-- Page text --
Re: DataSourceV2 capability API

2018-11-09 Thread Ryan Blue
Another solution to the decimal case is using the capability API: use a
capability to signal that the table knows about `supports-decimal`. So
before the decimal support check, it would check
`table.isSupported("type-capabilities")`.

On Fri, Nov 9, 2018 at 12:45 PM Ryan Blue  wrote:

> For that case, I think we would have a property that defines whether
> supports-decimal is assumed or checked with the capability.
>
> Wouldn't we have this problem no matter what the capability API is? If we
> used a trait to signal decimal support, then we would have to deal with
> sources that were written before the trait was introduced. That doesn't
> change the need for some way to signal support for specific capabilities
> like the ones I've suggested.
>
> On Fri, Nov 9, 2018 at 12:38 PM Reynold Xin  wrote:
>
>> "If there is no way to report a feature (e.g., able to read missing as
>> null) then there is no way for Spark to take advantage of it in the first
>> place"
>>
>> Consider this (just a hypothetical scenario): We added "supports-decimal"
>> in the future, because we see a lot of data sources don't support decimal
>> and we want a more graceful error handling. That'd break all existing data
>> sources.
>>
>> You can say we would never add any "existing" features to the feature
>> list in the future, as a requirement for the feature list. But then I'm
>> wondering how much does it really give you, beyond telling data sources to
>> throw exceptions when they don't support a specific operation.
>>
>>
>> On Fri, Nov 9, 2018 at 11:54 AM Ryan Blue  wrote:
>>
>>> Do you have an example in mind where we might add a capability and break
>>> old versions of data sources?

-- Given instruction A --
Please reproduce the stretch from "On Fri, Nov 9, 2018 at 12:45" through "with the capability." in the DataSourceV2 capability API thread, word for word.
-- Given instruction B --
Pick up the DataSourceV2 capability API thread after its final line and keep writing it.

-- Stored data --
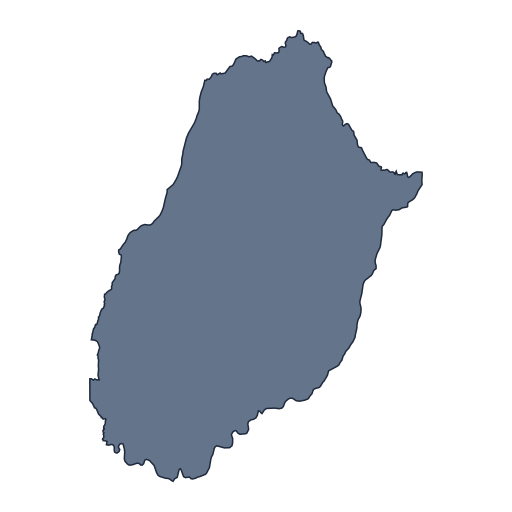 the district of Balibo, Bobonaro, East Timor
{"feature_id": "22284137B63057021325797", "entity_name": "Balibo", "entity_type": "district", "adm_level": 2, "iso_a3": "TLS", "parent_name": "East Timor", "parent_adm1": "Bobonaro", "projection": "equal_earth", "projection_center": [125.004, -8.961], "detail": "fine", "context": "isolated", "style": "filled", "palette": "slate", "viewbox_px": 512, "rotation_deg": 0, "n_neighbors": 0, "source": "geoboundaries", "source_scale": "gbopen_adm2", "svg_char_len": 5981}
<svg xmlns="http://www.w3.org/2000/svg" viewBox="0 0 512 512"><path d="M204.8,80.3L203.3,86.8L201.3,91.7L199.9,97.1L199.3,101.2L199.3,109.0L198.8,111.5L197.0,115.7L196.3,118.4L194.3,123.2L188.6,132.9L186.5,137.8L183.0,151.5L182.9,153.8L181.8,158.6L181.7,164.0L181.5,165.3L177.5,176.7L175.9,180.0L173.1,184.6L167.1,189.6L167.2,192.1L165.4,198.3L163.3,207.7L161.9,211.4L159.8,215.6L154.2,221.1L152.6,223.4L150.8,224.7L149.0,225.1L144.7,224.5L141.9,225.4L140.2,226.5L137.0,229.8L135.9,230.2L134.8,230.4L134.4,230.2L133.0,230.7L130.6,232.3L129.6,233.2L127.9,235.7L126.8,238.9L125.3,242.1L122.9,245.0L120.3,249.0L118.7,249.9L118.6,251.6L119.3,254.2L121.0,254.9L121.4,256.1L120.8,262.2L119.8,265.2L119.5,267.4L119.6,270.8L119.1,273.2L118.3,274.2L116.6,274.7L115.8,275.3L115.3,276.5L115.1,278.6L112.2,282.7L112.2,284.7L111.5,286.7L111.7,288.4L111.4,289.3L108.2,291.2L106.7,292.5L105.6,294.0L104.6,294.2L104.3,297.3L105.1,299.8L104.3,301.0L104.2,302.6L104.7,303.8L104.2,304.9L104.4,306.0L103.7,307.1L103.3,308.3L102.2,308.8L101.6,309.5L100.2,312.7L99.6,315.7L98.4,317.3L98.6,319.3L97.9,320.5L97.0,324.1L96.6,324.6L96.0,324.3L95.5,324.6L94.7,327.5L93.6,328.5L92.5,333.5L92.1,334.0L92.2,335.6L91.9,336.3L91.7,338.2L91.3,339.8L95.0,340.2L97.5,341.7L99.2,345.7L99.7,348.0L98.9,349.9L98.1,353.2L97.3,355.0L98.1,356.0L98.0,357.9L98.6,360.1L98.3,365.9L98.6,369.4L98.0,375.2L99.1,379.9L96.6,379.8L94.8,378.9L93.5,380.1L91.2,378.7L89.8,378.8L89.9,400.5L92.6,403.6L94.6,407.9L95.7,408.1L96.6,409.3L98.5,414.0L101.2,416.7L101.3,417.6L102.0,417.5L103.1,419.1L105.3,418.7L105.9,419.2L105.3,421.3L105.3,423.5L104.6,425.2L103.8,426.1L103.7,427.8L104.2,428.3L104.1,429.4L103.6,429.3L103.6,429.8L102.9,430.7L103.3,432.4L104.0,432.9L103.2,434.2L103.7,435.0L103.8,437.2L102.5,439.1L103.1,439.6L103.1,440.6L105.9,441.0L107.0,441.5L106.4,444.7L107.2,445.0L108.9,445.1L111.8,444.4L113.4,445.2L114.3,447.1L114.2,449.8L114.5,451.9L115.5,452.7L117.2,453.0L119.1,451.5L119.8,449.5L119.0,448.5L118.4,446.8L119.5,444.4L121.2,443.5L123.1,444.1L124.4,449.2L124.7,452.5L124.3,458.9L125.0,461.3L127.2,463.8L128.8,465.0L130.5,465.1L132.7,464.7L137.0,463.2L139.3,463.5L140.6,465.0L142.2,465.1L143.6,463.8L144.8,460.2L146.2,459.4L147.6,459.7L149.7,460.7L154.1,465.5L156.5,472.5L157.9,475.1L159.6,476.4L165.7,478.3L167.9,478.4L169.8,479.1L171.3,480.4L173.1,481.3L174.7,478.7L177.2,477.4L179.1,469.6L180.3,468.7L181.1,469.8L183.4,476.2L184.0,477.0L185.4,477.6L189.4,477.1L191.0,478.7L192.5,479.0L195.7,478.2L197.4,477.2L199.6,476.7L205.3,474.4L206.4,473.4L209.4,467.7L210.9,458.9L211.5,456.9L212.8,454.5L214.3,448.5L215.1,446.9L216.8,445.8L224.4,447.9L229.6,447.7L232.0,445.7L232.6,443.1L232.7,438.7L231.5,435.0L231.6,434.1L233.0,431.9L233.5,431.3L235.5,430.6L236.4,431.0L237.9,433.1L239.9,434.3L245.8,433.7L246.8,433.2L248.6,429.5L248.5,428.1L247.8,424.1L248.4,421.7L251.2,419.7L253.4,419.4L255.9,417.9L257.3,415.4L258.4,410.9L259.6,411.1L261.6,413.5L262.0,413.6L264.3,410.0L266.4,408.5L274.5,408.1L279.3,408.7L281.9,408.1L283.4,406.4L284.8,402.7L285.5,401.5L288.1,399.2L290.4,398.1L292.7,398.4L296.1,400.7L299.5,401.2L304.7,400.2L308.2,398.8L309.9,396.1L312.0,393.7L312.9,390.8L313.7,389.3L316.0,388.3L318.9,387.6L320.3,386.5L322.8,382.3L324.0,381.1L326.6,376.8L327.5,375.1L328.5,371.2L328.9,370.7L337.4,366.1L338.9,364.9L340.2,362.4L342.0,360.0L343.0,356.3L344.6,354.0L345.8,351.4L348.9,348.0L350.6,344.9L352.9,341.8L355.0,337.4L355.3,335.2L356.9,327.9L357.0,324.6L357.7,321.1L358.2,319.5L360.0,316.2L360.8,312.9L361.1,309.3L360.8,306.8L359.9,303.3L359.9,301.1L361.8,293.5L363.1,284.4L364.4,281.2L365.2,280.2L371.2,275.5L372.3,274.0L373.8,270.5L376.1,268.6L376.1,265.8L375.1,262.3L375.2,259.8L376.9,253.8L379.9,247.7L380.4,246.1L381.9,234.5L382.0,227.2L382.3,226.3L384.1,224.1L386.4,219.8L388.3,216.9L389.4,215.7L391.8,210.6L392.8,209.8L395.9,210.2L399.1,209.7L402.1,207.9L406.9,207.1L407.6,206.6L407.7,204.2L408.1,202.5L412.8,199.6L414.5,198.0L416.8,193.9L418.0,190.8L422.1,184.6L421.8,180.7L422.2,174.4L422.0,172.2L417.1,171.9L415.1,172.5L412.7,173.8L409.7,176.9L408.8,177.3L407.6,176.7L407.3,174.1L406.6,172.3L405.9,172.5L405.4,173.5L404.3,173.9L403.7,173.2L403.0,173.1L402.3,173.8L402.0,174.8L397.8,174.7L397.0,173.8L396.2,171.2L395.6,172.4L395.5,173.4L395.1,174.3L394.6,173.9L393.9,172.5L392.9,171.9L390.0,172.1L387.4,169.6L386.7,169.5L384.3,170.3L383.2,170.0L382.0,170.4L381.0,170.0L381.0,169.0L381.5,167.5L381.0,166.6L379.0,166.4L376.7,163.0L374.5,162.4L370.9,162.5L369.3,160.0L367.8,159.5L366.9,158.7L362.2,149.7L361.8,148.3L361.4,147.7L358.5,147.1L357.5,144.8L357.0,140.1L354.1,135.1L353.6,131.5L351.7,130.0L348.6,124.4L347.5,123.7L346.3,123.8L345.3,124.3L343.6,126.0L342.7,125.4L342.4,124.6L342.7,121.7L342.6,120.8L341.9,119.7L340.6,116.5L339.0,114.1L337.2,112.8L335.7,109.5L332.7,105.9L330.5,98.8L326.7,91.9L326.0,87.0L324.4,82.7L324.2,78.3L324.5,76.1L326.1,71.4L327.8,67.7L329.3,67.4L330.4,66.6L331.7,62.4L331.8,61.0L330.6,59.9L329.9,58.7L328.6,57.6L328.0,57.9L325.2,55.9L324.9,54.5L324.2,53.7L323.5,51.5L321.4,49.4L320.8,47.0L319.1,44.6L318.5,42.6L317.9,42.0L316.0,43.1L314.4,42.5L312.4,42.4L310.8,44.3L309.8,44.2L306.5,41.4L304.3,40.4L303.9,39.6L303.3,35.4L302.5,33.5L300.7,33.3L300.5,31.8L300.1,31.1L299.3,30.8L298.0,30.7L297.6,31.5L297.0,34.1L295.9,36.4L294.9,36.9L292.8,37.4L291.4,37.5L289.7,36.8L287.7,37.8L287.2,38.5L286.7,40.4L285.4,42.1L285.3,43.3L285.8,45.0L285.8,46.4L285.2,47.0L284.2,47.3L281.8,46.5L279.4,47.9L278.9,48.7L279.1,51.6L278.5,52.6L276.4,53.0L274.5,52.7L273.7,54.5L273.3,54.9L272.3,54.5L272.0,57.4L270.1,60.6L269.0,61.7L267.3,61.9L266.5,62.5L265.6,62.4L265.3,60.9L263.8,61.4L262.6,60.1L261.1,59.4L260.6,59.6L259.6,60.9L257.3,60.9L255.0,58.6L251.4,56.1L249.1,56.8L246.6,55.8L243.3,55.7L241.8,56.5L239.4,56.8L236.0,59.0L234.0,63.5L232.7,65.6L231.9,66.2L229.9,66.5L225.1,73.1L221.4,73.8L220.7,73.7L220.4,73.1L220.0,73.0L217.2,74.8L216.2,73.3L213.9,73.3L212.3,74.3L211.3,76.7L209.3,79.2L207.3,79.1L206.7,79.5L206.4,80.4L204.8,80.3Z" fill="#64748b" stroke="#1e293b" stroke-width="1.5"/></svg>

-- Written response A --
On Fri, Nov 9, 2018 at 12:45 PM Ryan Blue  wrote:

> For that case, I think we would have a property that defines whether
> supports-decimal is assumed or checked with the capability.

-- Written response B --
>>>
>>> These are really for being able to tell what features a data source has.
>>> If there is no way to report a feature (e.g., able to read missing as null)
>>> then there is no way for Spark to take advantage of it in the first place.
>>> For the uses I've proposed, forward compatibility isn't a concern. When we
>>> add a capability, we add handling for it that old versions wouldn't be able
>>> to use anyway. The advantage is that we don't have to treat all sources the
>>> same.
>>>
>>> On Fri, Nov 9, 2018 at 11:32 AM Reynold Xin  wrote:
>>>
>>>> How do we deal with forward compatibility? Consider, Spark adds a new
>>>> "property". In the past the data source supports that property, but since
>>>> it was not explicitly defined, in the new version of Spark that data source
>>>> would be considered not supporting that property, and thus throwing an
>>>> exception.
>>>>
>>>>
>>>> On Fri, Nov 9, 2018 at 9:11 AM Ryan Blue  wrote:
>>>>
>>>>> I'd have two places. First, a class that defines properties supported
>>>>> and identified by Spark, like the SQLConf definitions. Second, in
>>>>> documentation for the v2 table API.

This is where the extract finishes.